Nah, jujur untuk saya, gaya inilah yang paling mengganggu. Jadi, kalau kamu merasa bahwa kamu adalah salah satu dari para ‘avoiders’, mungkin lebih baik kita tidak kenal saja.. hey, jangan ngambek dulu! Saya hanya bercanda, bermaksud berkonflik. Selesaikanlah artikel ini, baru kamu boleh ngambek dengan saya. Avoiders adalah orang-orang yang tidak peduli dengan kepentingannya atau kepentingan orang lain dalam konflik. Biasanya avoiders akan menarik diri dari konflik, tanpa menunjukkan keinginannya untuk menyelesaikan konflik.

5. Compromising

Biasanya, gaya berkonflik ini akan diikuti dengan kata ‘balance’. Gaya berkonflik yang satu ini bisa digambarkan dengan kerelaan kedua belah pihak untuk mengorbankan sesuatu agar bisa bertemu di titik tengah.
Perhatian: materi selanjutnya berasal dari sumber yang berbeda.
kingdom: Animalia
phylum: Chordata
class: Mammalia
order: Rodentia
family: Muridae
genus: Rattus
Biasanya gaya ini akan terlihat ketika kedua pihak dengan kekuatan yang sama sedang berkonflik, dengan begitu tidak ada yang akan merasa berkorban sendirian. Biarpun gaya ini terdengar sangat menyenangkan, tetapi sebaiknya jangan terlalu sering dilakukan, karena akan ada saatnya dimana kita perlu mengambil keputusan tegas yang tidak diinginkan orang lain.
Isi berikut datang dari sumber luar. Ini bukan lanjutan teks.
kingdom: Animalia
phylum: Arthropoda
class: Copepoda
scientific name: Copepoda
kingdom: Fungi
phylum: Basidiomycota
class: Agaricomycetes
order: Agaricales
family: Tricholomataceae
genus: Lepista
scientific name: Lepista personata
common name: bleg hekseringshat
Nah, hanya karena kelima gaya berkonflik sudah terjabarkan, bukan berarti ini saatnya untuk mencari gara-gara dengan pasangan ataupun sahabat. Saya tidak ingin menjadi orang yang menyalakan api tanpa menyiapkan air untuk menyiramnya, jadi coba simak beberapa ‘Jangan’ untuk menyelesaikan konflik dengan pasanganmu:

  • Jangan berteriak. Lawan bicaramu tetap bisa mendengarmu kok, kecuali kalau kalian sedang bertengkar di konser Metallica.
  • Jangan selalu merasa benar. Jadilah orang yang percaya dengan segala kemungkinan, bahkan kemungkinan bahwa sebenarnya kamulah yang salah.
  • Jangan menggeneralisasi. Kamu sedang berkonflik dengan satu pihak, bukan dengan semua manusia di muka bumi ini. Jadilah orang yang praktis dan to the point dalam menghadapi karakter partner konflikmu.
  • Jangan mengumpat. Karena kita adalah manusia-manusia bermoral dan berpendidikan, ingatlah bahwa kata ‘Bangsat’ atau ‘Brengsek’ itu tidak akan membantu menyelesaikan masalah.
  • Jangan lupa, solusinya bukanlah untuk menentukan siapa yang benar, tetapi apa yang perlu dilakukan untuk menyelesaikan konfliknya.
  • Jangan biarkan ekspektasimu bertambah tinggi. Tidak akan ada orang yang bisa memenuhi semua ekspektasimu, karena biarpun ada lagu Naif yang berjudul “Karena Kamu Cuma Satu”, hanya Tuhan yang bisa memenuhi dan bahkan melebih ekspektasimu.

 

Selamat 'menghadiri' konflik! (kamu tahu kadang 'acara' ini tidak dapat dihindari, kan?) Based on the guidelines mentioned above, make sure to pick the most appropriate attire, ladies and gents!